We owe it to them to make a full accounting of their sacrifice — and then never forget it.
Todd Heisler/The Rocky Mountain News, via Associated Press – The night before the burial of her husband, Katherine Cathey refused to leave the coffin, asking to sleep next to his body for the last time. The Marines made a bed for her.
There are also the Iraqi civilians whom the architects of the Iraq War simply considered expendable "collateral damage." On October 22, 2010, ABC News reported
"a secret U.S. government tally that put the Iraqi (civilian) death
toll over 100,000," information that was included in more than 400,000
military documents released by Wikileaks.com.
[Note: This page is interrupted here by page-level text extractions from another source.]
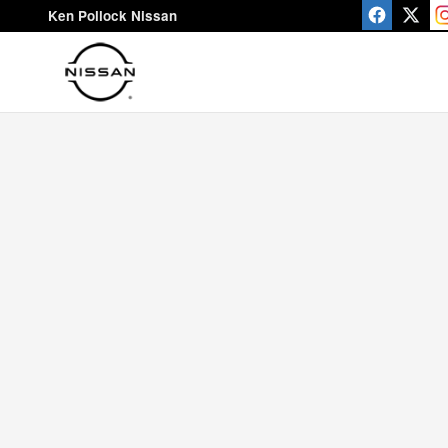
Ken Pollock Nissan
Skip to main content
Ken Pollock Nissan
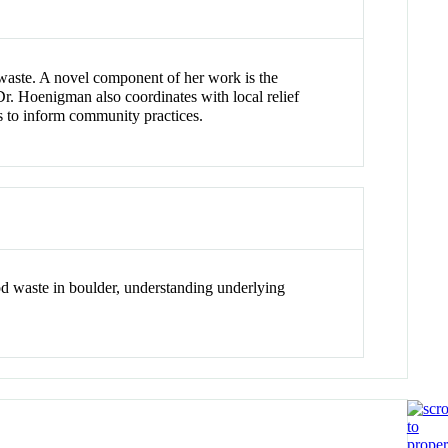
waste. A novel component of her work is the
Dr. Hoenigman also coordinates with local relief
s to inform community practices.
d waste in boulder, understanding underlying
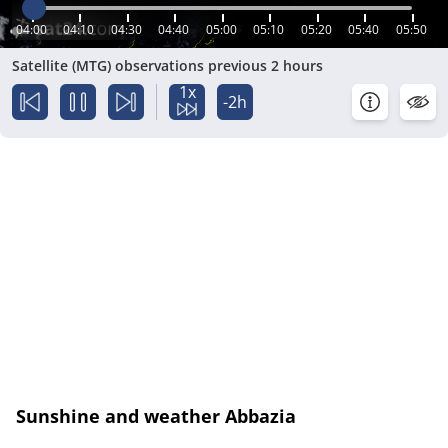
04:00
04:10
04:30
04:40
05:00
05:10
05:20
05:40
05:50
Satellite (MTG) observations previous 2 hours
1x
-2h
Sunshine and weather Abbazia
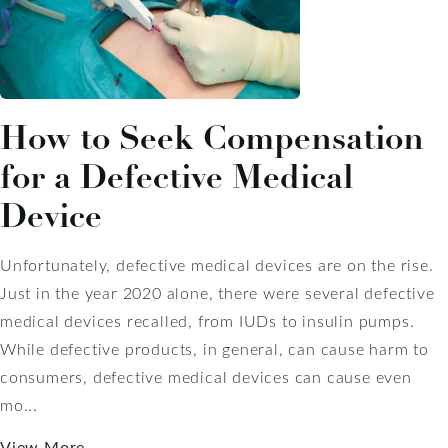
How to Seek Compensation
for a Defective Medical
Device
Unfortunately, defective medical devices are on the rise.
Just in the year 2020 alone, there were several defective
medical devices recalled, from IUDs to insulin pumps.
While defective products, in general, can cause harm to
consumers, defective medical devices can cause even
mo...
View More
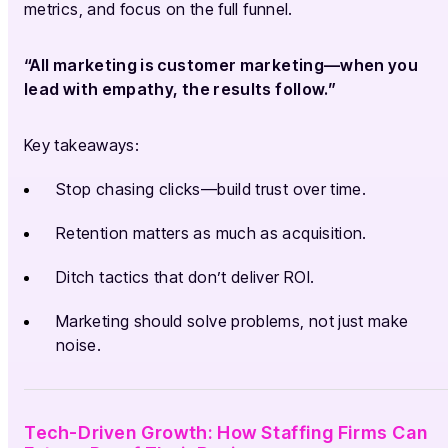
metrics, and focus on the full funnel.
“All marketing is customer marketing—when you
lead with empathy, the results follow.”
Key takeaways:
Stop chasing clicks—build trust over time.
Retention matters as much as acquisition.
Ditch tactics that don’t deliver ROI.
Marketing should solve problems, not just make
noise.
Tech-Driven Growth: How Staffing Firms Can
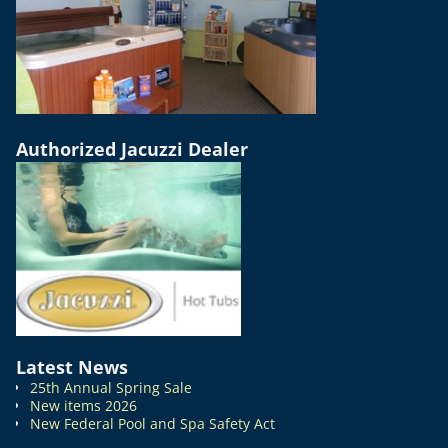
Authorized Jacuzzi Dealer
Latest News
25th Annual Spring Sale
New items 2026
New Federal Pool and Spa Safety Act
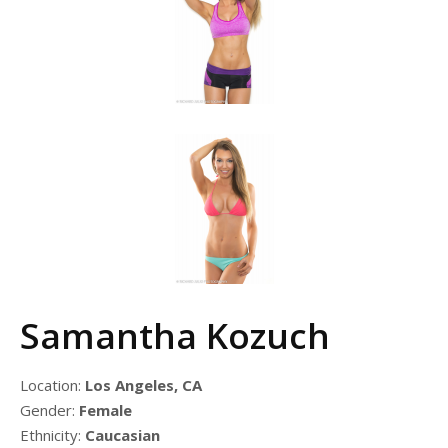
Samantha Kozuch
Location:
Los Angeles, CA
Gender:
Female
Ethnicity:
Caucasian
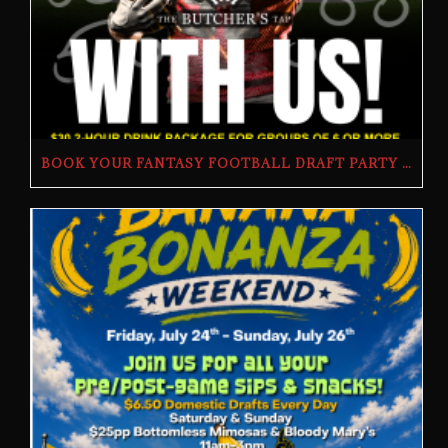
BOOK YOUR FANTASY FOOTBALL DRAFT PARTY | THE BUTCHER’S TAP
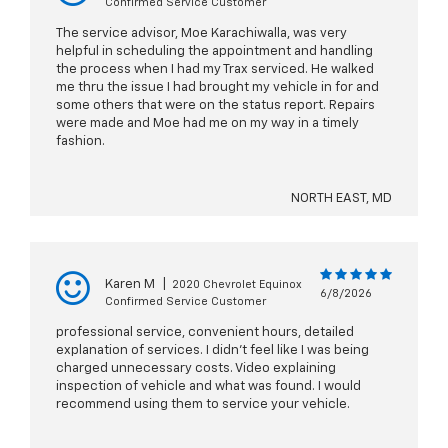
Confirmed Service Customer
The service advisor, Moe Karachiwalla, was very
helpful in scheduling the appointment and handling
the process when I had my Trax serviced. He walked
me thru the issue I had brought my vehicle in for and
some others that were on the status report. Repairs
were made and Moe had me on my way in a timely
fashion.
NORTH EAST, MD
Karen M
|
2020 Chevrolet Equinox
6/8/2026
Confirmed Service Customer
professional service, convenient hours, detailed
explanation of services. I didn't feel like I was being
charged unnecessary costs. Video explaining
inspection of vehicle and what was found. I would
recommend using them to service your vehicle.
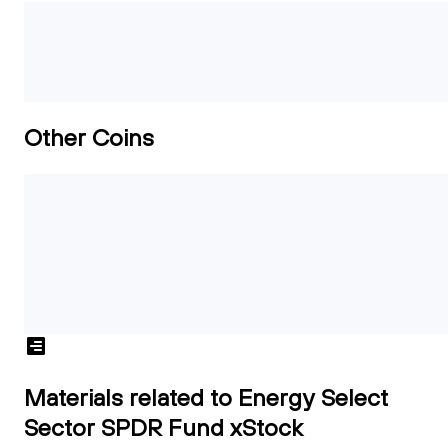
Other Coins
Materials related to Energy Select
Sector SPDR Fund xStock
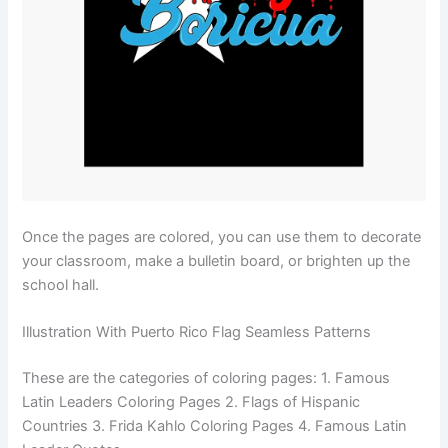
Once the pages are colored, you can use them to decorate
your classroom, make a bulletin board, or brighten up the
school hall.
Illustration With Puerto Rico Flag Seamless Patterns
These are the categories of coloring pages: 1. Famous
Latin Leaders Coloring Pages 2. Flags of Hispanic
Countries 3. Frida Kahlo Coloring Pages 4. Famous Latin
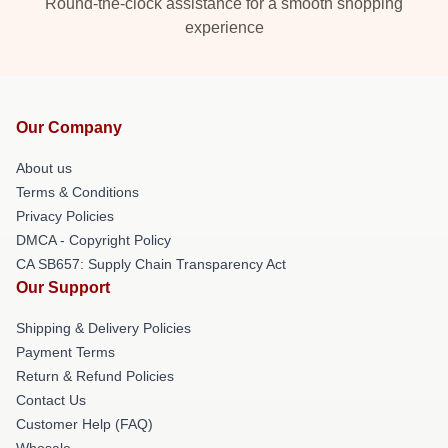
Round-the-clock assistance for a smooth shopping
experience
Our Company
About us
Terms & Conditions
Privacy Policies
DMCA - Copyright Policy
CA SB657: Supply Chain Transparency Act
Our Support
Shipping & Delivery Policies
Payment Terms
Return & Refund Policies
Contact Us
Customer Help (FAQ)
Whosale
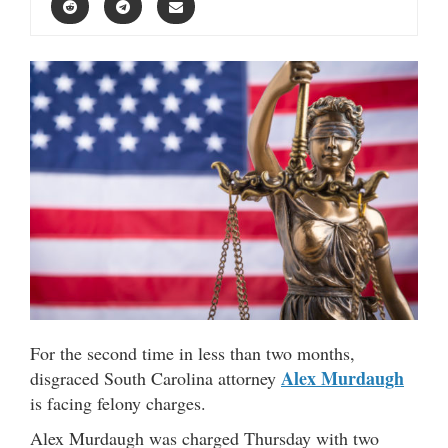
For the second time in less than two months,
Alex Murdaugh
disgraced South Carolina attorney
is facing felony charges.
Alex Murdaugh was charged Thursday with two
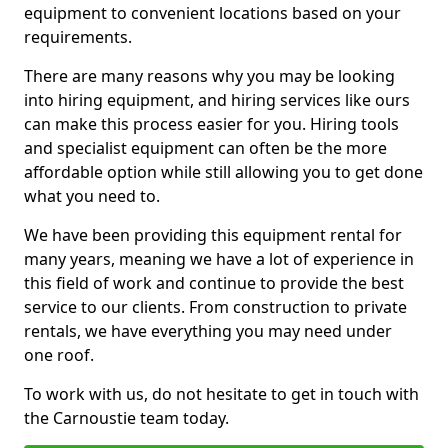
equipment to convenient locations based on your
requirements.
There are many reasons why you may be looking
into hiring equipment, and hiring services like ours
can make this process easier for you. Hiring tools
and specialist equipment can often be the more
affordable option while still allowing you to get done
what you need to.
We have been providing this equipment rental for
many years, meaning we have a lot of experience in
this field of work and continue to provide the best
service to our clients. From construction to private
rentals, we have everything you may need under
one roof.
To work with us, do not hesitate to get in touch with
the Carnoustie team today.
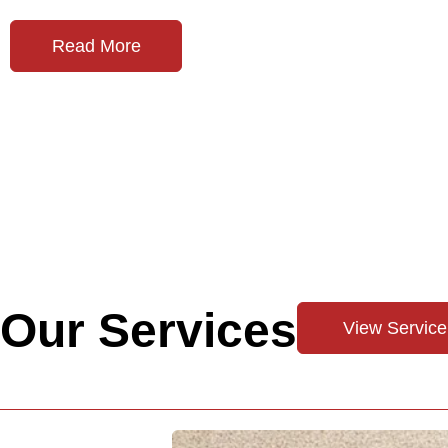
Read More
Our Services
View Service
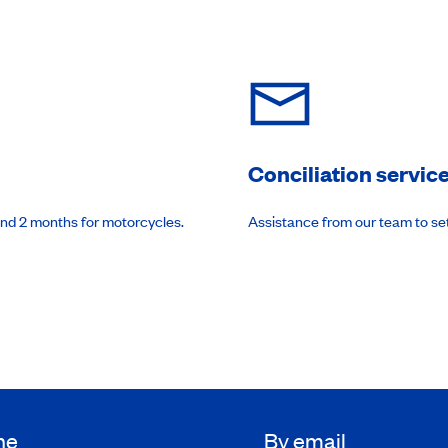
Conciliation servic
and 2 months for motorcycles.
Assistance from our team to se
ne
By email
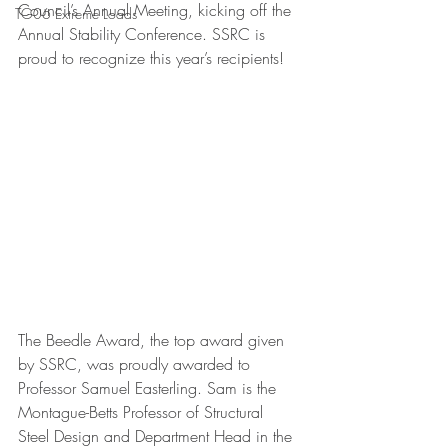
Council’s Annual Meeting, kicking off the 
TG06 Extreme Loads
Annual Stability Conference. SSRC is 
proud to recognize this year’s recipients!
The Beedle Award, the top award given 
by SSRC, was proudly awarded to 
Professor Samuel Easterling. Sam is the 
Montague-Betts Professor of Structural 
Steel Design and Department Head in the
The Iraq Body Count Project, which uses media-based reporting to calculate deaths, reported that through the end of December 2012, the number of civilian deaths recorded by IBC since March 2003 to between
111,275 and 121,591. Civilian deaths from violence in 2012 (Iraq Body Count – January 1, 2013).
This does not include an estimated 2.8 million iraqi civilians (most recent figure) who are displaced persons or refugees because of the Iraq War. Iraq | Refugees International.
Nor does it include an ongoing sectarian war in Iraq that our invasion of Iraq unleashed when we toppled its strong-man, Saddam Hussein. Just today, a Wave of deadly violence marks 10th anniversary of U.S. war in Iraq:
A wave of bombings and assassinations rattled parts of Iraq, including the capital, on Tuesday, leaving at least 60 dead and offering a grim reminder of the country’s instability a decade after the United States military invaded.
Tuesday’s violence, which marked the deadliest day in Iraq so far this year.
And yet, the architects of the unnecessary and illegal war in Iraq are free to go on about their lives and, for some, to plot the next Neocon war of adventure in Syria and Iran. This is unacceptable.
If we Americans truly believe in our guiding principle that "no one is above the law," then we have an obligation to prosecute the architects of the Iraq War for their war crimes. They must be held accountable under the law. We must demonstrate to the world that we Americans practice what we preach and we are capable of holding our own accountable to our laws. It is the only way that we can wash out the blood-stains of our collective guilt from our hands, and to restore America's moral stature in the world, to prove to the world that we are what we claim we are — a nation of laws where "no one is above the law."